WRITTEN TASK:
Once you have located the line containing "raporlama birimlerini kullanabilirsiniz." in the material below, return it exactly along with each line after it through the line containing "fazla raporlama ağacı oluşturma".

--*--

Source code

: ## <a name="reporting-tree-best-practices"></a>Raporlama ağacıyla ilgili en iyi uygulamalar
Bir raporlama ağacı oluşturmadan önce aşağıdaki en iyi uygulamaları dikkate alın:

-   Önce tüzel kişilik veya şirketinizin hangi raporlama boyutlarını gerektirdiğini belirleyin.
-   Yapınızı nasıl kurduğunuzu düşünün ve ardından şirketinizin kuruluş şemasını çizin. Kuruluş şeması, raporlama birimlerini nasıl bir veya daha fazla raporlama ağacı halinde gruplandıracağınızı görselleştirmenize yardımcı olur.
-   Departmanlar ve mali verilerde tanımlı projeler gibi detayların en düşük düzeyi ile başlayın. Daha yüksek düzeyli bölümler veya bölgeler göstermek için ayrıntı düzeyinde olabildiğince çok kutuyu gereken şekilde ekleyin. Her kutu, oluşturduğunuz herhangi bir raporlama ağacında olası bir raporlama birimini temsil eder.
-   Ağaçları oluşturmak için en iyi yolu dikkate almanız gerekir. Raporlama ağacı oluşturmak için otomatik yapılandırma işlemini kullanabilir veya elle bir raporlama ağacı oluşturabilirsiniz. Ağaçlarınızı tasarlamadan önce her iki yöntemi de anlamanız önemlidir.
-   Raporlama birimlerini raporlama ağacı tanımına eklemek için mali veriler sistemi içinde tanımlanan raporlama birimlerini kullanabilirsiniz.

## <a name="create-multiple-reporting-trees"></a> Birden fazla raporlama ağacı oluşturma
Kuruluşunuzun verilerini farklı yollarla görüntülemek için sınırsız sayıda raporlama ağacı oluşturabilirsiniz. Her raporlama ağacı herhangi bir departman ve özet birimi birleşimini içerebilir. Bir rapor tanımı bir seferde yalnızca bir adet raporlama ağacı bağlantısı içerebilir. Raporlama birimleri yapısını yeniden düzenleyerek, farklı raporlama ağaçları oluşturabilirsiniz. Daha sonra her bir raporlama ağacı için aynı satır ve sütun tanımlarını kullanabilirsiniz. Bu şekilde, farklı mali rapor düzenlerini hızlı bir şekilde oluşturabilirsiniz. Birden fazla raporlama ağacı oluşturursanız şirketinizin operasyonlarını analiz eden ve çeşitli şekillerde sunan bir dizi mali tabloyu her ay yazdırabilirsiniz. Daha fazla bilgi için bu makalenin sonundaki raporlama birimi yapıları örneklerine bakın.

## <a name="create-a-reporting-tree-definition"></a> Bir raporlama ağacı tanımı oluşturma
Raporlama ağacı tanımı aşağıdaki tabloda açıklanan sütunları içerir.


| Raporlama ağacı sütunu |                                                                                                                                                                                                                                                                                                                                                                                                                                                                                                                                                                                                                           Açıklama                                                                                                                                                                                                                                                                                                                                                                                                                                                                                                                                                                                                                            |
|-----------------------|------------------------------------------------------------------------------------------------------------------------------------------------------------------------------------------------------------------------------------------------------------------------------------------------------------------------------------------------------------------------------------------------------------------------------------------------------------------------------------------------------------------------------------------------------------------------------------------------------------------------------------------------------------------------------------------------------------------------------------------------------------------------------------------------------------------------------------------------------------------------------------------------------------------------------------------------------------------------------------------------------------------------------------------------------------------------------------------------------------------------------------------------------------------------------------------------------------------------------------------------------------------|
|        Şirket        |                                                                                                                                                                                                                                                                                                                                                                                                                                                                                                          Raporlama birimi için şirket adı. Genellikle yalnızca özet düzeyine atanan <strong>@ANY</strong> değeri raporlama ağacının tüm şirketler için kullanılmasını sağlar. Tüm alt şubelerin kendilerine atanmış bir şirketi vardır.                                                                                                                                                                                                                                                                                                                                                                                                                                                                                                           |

--*--

TASK ANSWER:
-   Raporlama birimlerini raporlama ağacı tanımına eklemek için mali veriler sistemi içinde tanımlanan raporlama birimlerini kullanabilirsiniz.

## <a name="create-multiple-reporting-trees"></a> Birden fazla raporlama ağacı oluşturma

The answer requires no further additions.